*PROBLEM TO WORK ON:*
Find the line containing "RENAULT TWINGO 1" in the entries below. Restate it and each line after it, word for word, up to and including the line containing "ATTENTION : le bip de la ceinture continue".

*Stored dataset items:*
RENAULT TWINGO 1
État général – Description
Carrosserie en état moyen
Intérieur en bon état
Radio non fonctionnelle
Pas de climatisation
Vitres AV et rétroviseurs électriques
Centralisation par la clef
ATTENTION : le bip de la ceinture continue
---
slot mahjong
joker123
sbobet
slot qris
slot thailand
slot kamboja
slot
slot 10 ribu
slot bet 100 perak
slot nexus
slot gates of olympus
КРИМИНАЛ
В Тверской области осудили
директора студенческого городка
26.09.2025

*ANSWER BOX:*
RENAULT TWINGO 1
État général – Description
Carrosserie en état moyen
Intérieur en bon état
Radio non fonctionnelle
Pas de climatisation
Vitres AV et rétroviseurs électriques
Centralisation par la clef
ATTENTION : le bip de la ceinture continue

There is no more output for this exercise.